Le juge Ángel Hurtado, instructeur de l'affaire ouverte à la Cour suprême contre le procureur général de l'État pour la révélation de secrets, a admis la demande du bureau du procureur d'incorporer un rapport d'experts qui confirme que l'e-mail qui concentre l'enquête avait non seulement envoyé au ministère public, mais également au plaidoyer de l'État. Ce rapport a été préparé par le plaidoyer de l'État pour prouver devant la Haute Cour que ce courrier n'a jamais été transmis par l'avocat de l'État qui l'a reçu et, par conséquent, cela ne peut être soupçonné de sa filtration. Mais le bureau du procureur, dans un appel déposé devant le juge, avertit que ce document a une « transcendance incontestable » pour l'enquête parce que le couple d'Ayuso n'avait pas référé jusqu'à présent « qu'un jour similaire ou identique, à l'objet d'explication. »
Dans une Providence publiée mercredi, auquel le pays a eu accès, Hurtado accepte d'incorporer dans la cause du rapport d'experts de la loi et, avec lui, la copie de l'e-mail envoyé par la défense de González Amador à un avocat d'État. En ce qui concerne le 2 février 2024 et dont la filtration attribue le Suprême à Álvaro García Ortiz, l'avocat a admis que son client avait commis deux crimes fiscaux et avait proposé au bureau du prosécuteur un pacte qui l'avait combattu pour entrer dans la prison. L'enquête sur le procureur général de l'État est basée sur le fait que le contenu de ce courrier a commencé à être publié dans les médias peu de temps après, au 21.59 du 13 mars, le procureur provincial de Madrid, Pilar Rodríguez, a également été transmis à García Ortiz.

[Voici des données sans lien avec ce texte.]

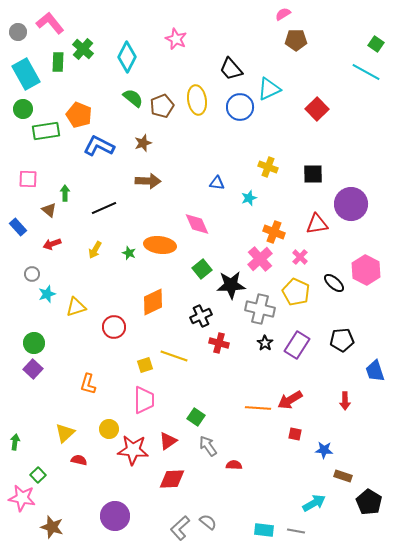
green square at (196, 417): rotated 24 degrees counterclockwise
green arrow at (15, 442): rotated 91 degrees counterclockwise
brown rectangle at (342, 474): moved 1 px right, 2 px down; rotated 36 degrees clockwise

Mais le juge n'a pas réussi à recueillir des preuves qui confirment ou nie que García Ortiz était l'auteur de la filtration.

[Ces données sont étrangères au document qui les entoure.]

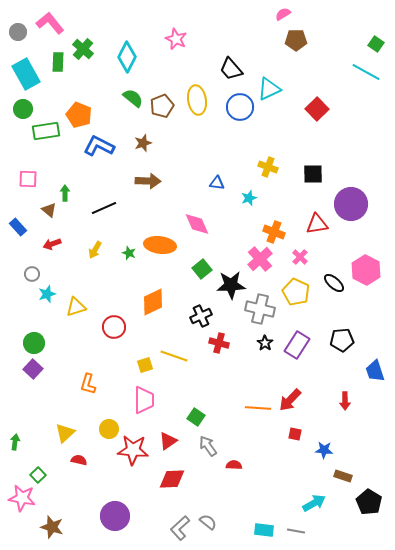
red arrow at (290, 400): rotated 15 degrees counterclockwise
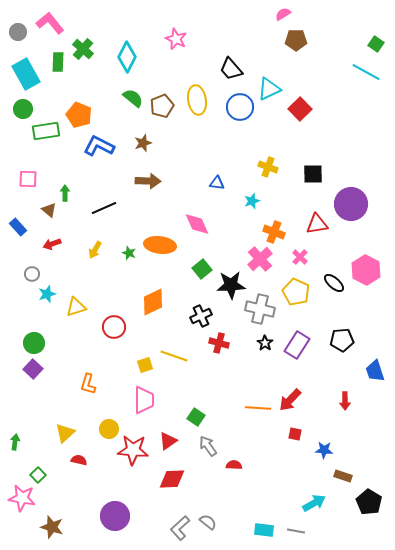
red square at (317, 109): moved 17 px left
cyan star at (249, 198): moved 3 px right, 3 px down
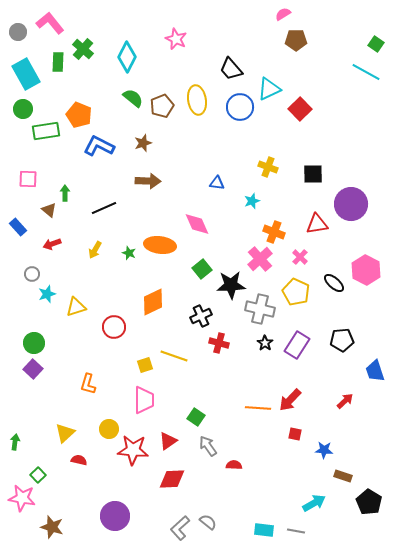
red arrow at (345, 401): rotated 132 degrees counterclockwise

Le plaidoyer de l'État, défenseur des deux procureurs accusés, maintient dans l'une de ses ressources que le fait que le petit ami d'Ayuso ait envoyé sa proposition pour un accord dans lequel il a admis la commission de deux crimes à un avocat d'État, il n'a pu faire partie de aucune action, ni aucun membre de celui-ci ne pourrait être officiellement responsable de aucun dossier, car il n'a été invité à faire appel mais après tous les faits controversés. «
Pour la loi, le fait que l'avocat de González Amador ait envoyé à cette institution ce même courrier quelques minutes après l'avoir envoyé au bureau du procureur suppose que l'avocat a déjà éclaté à ce moment-là la prétendue confidentialité dans ses relations avec le ministère public. Les sources de la défense des deux procureurs ont insisté sur le fait que ces nouvelles données montrent que González Amador a triché à plusieurs reprises la Cour suprême en lui faisant penser que seul le bureau du procureur pourrait avoir les courriels ou des informations, alors qu'en réalité, il s'agissait du petit ami d'Ayuso qui a manipulé l'opinion publique filtrant un autre courrier et des informations partielles et malasentes de la procédure.